Usamaru Furuya Manga Moveable Feast: Roundup Two

© Usamaru Furuya

We’re about halfway through the Usamaru Furuya Manga Moveable Feast, so it’s time for the second roundup!

Here at Experiments in Manga I posted a review for Secret Comics Japan, a manga anthology that includes excerpts from Furuya’s debut manga Palepoli. The review is for the volume as a whole, but I do briefly mention Palepoli in it. The last Wednesday of every month I run a manga giveaway. In order to coordinate with the Feast, January’s giveaway is for Genkaku Picasso, Volume 1. All you have to do to enter is tell me how you were introduced to Usamaru Furuya and his work.

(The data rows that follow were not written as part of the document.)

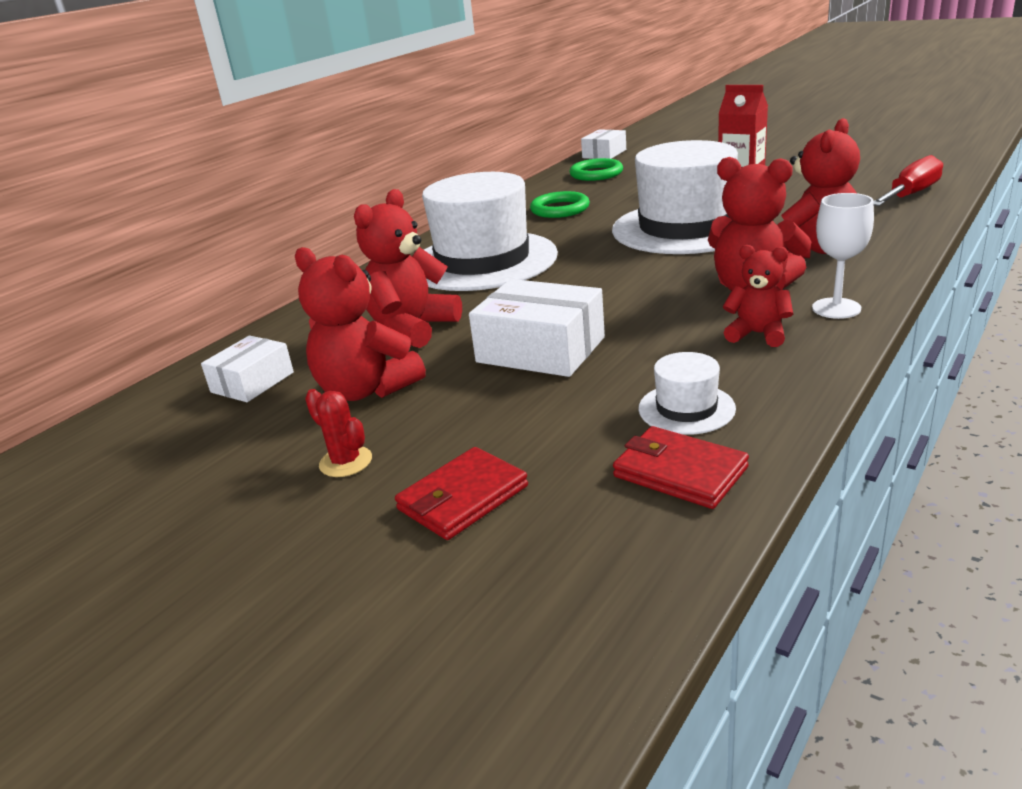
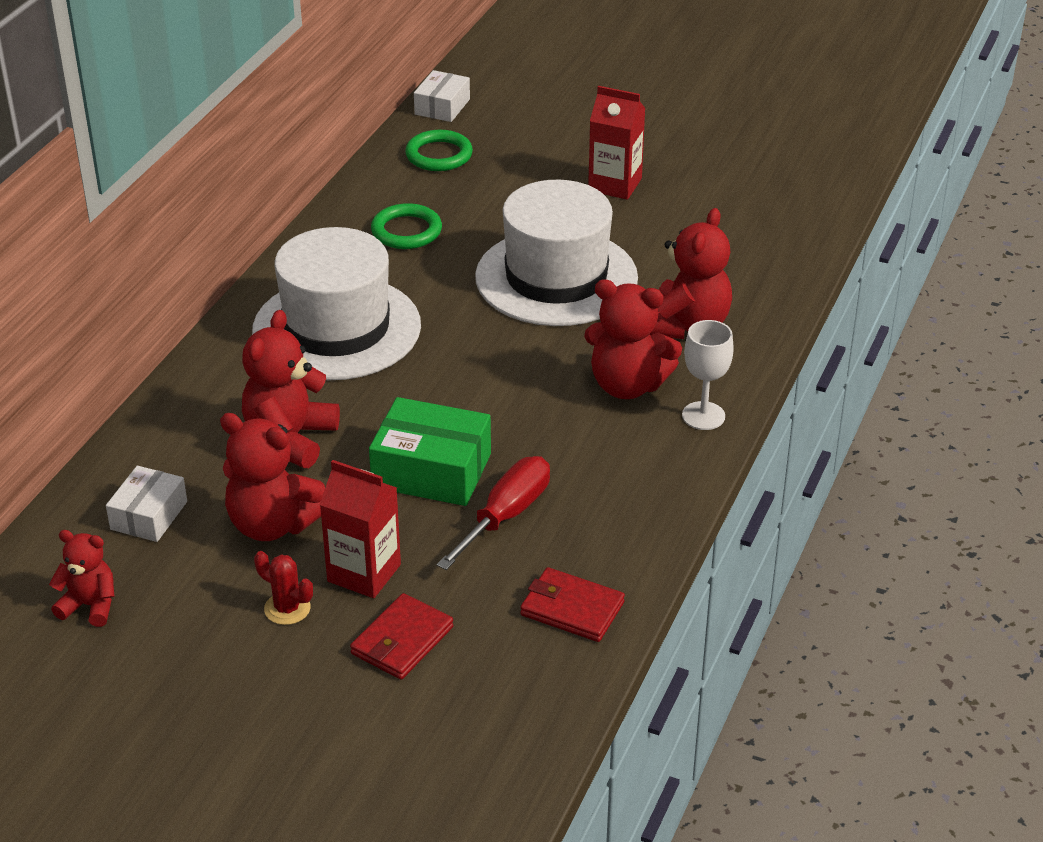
camera: 15 degrees left, 10 degrees up
white box [469,279,605,377] -> green box [369,397,491,506]
white hat [639,352,736,435] -> none
red teddy bear [723,245,793,347] -> red teddy bear moved to [49,530,114,627]
red screwdriver [873,155,943,206] -> red screwdriver moved to [436,456,550,570]
none -> red carton [320,460,401,598]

My giveaways are always open world-wide, so I hope you’ll enter! I also made a (shocking!) confession: I volunteered to host the Usamaru Furuya Manga Moveable Feast before I had even read any of his manga.

Jim Hemmingfield was kind enough to contribute a guest post for the Feast at Experiments in Manga. (This is a first for the site, so I was particularly excited about it.) Jim provides a terrific overview of Furuya’s manga, including works that have yet to be licensed in English. Furuya is one of Jim’s favorite mangaka. It’s a long post, but worth reading. To quote briefly the end of the article:

Usamaru Furuya is a unique and visionary artist; probably one of the finest artists you will find working in comics today and I hope this feast helps to spread the word.

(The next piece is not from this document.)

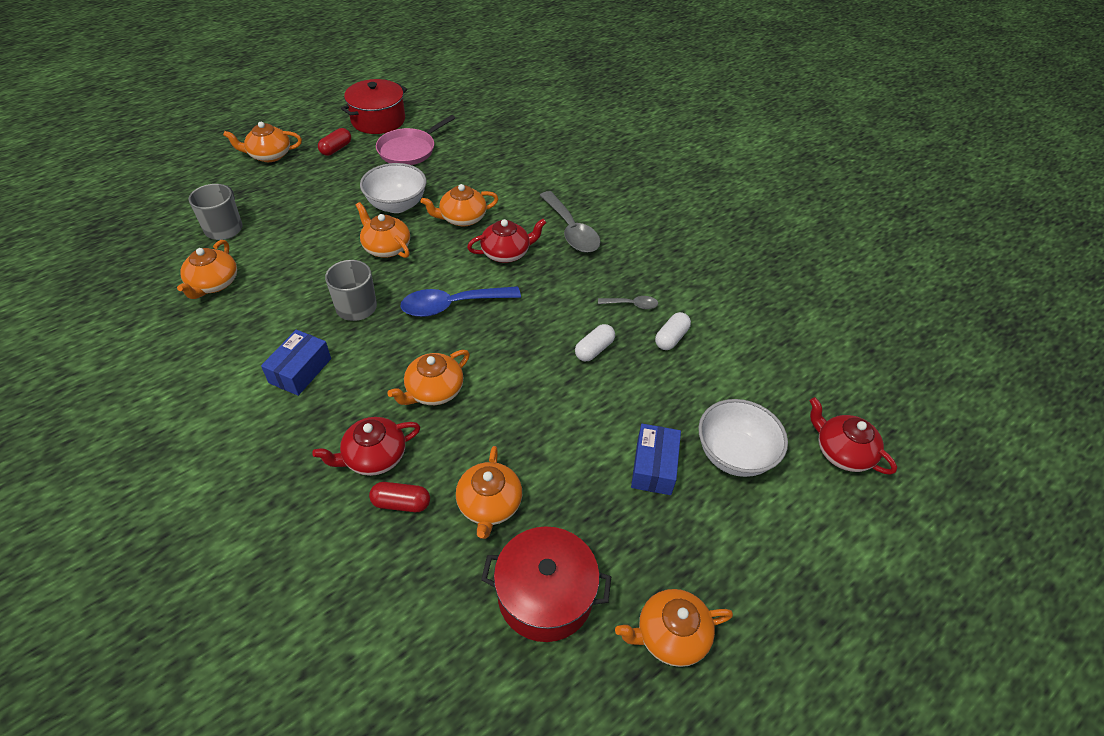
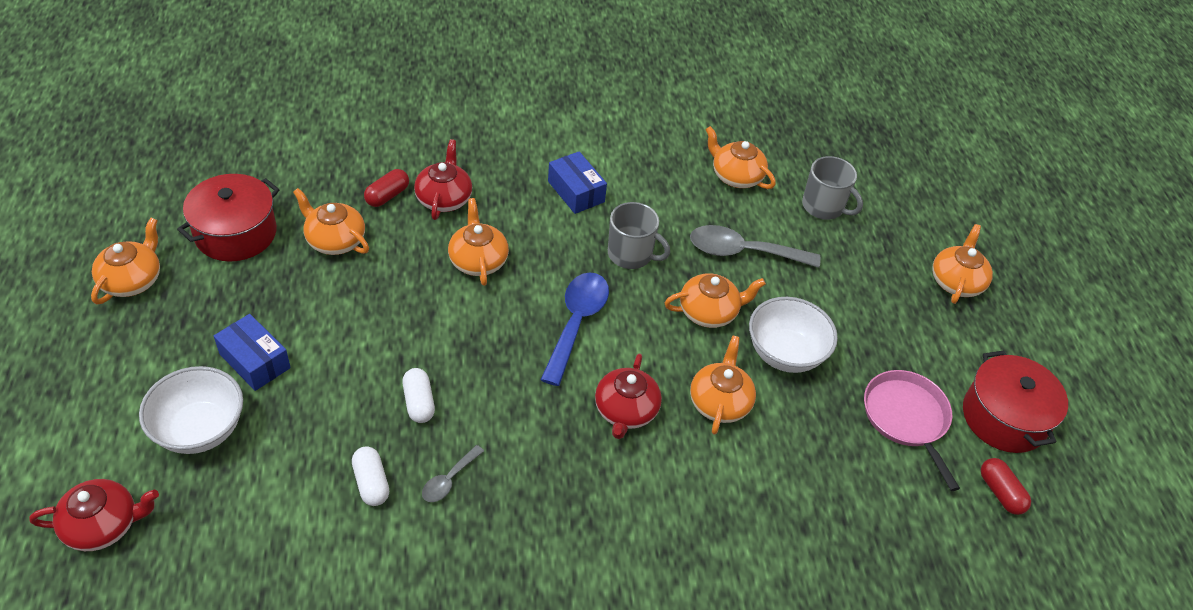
camera: 120 degrees right, 0 degrees up
red capsule [318,128,351,156] -> red capsule moved to [981,458,1031,515]
grey spoon [540,191,601,253] -> grey spoon moved to [690,225,821,268]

Over at Manga Xanadu, Lori Henderson reviews the first two volumes of No Longer Human. Lori didn’t originally plan to read the series, but found it to be a manga worthy of recommendation:

I wasn’t going to read No Longer Human. I’m one of those people who hears “literary classic”, and my brain shuts down. I’ve never been big on the drama and tragedy that usually permeates these kinds of books, but I’m making an effort to “expand my horizons”, so I decided to at least give the first volume a chance. What I found was a compelling human drama that didn’t feel like homework at all.

Linda of Animemiz’s Scribblings takes time to reflect on having a limited exposure to Usamaru Furuya and his works. Linda briefly looks at Lychee Light Club and Sion Sono’s film Love Exposure, in which Furuya plays the role of the leader of the Zero Church cult. In the post, Linda makes the following comment, which I couldn’t agree with more:

If there were any live action movies adaption that would reflect the vision from my limited exposure to Furuya works, then Shion Sono should be the right candidate.

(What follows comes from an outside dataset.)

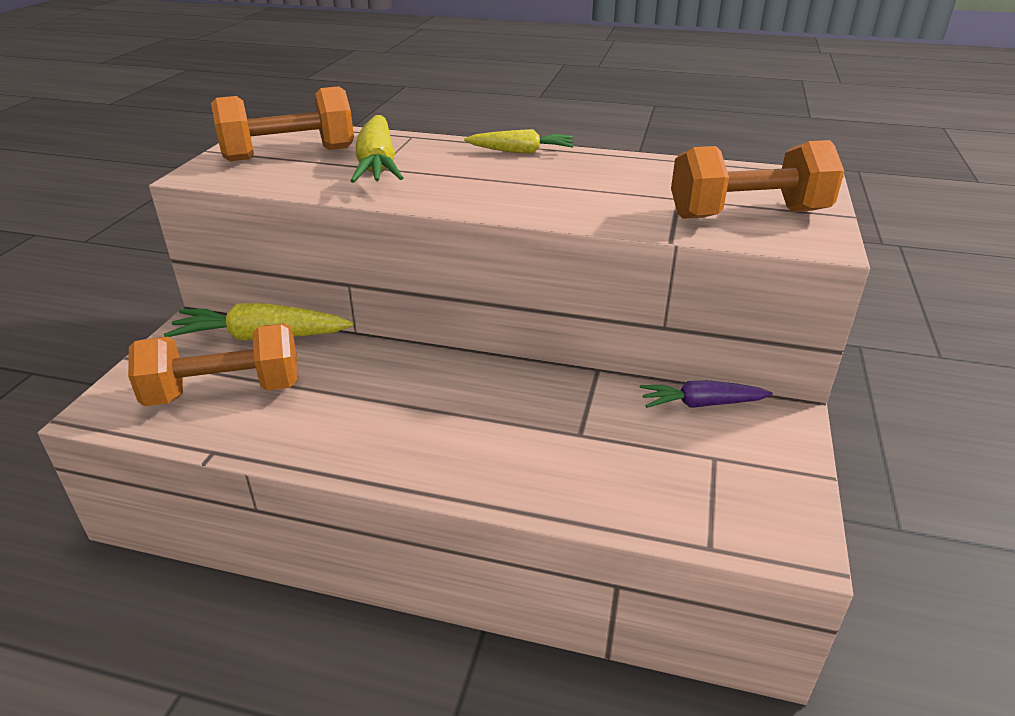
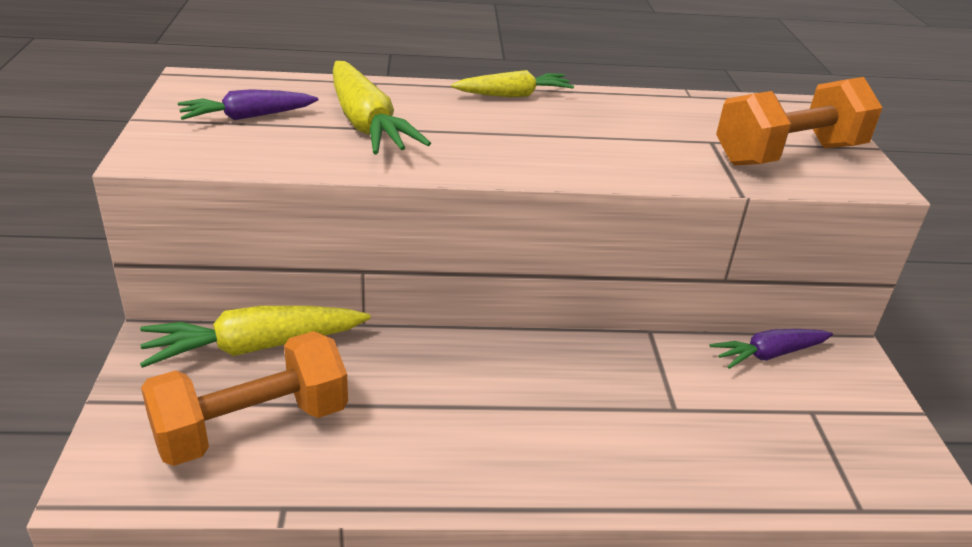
camera: 20 degrees left, 0 degrees up
orange dumbbell [211,86,354,161] -> purple carrot [178,89,318,120]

At Completely Futile, Adam Stephanides reviews the first two volumes of Furuya’s The Children’s Crusade which just recently finished serialization in Japan. It hasn’t been licensed in English yet, but I sincerely hope that it will be!

The characters’ lively, expressive faces as drawn by Furuya contribute substantially to the characterizations. And the art in general is excellent, both in visual storytelling and page design, and is frequently cinematic in scope and detail. Furuya isn’t particularly well known for his action scenes, but the ones here are dynamic.

The Feast is well under way and there have been some wonderful contributions. If you can’t wait for the next roundup, be sure to keep an eye on the archive page—I update it as soon as I learn about a new article or review. And if I’ve missed something, please let me know!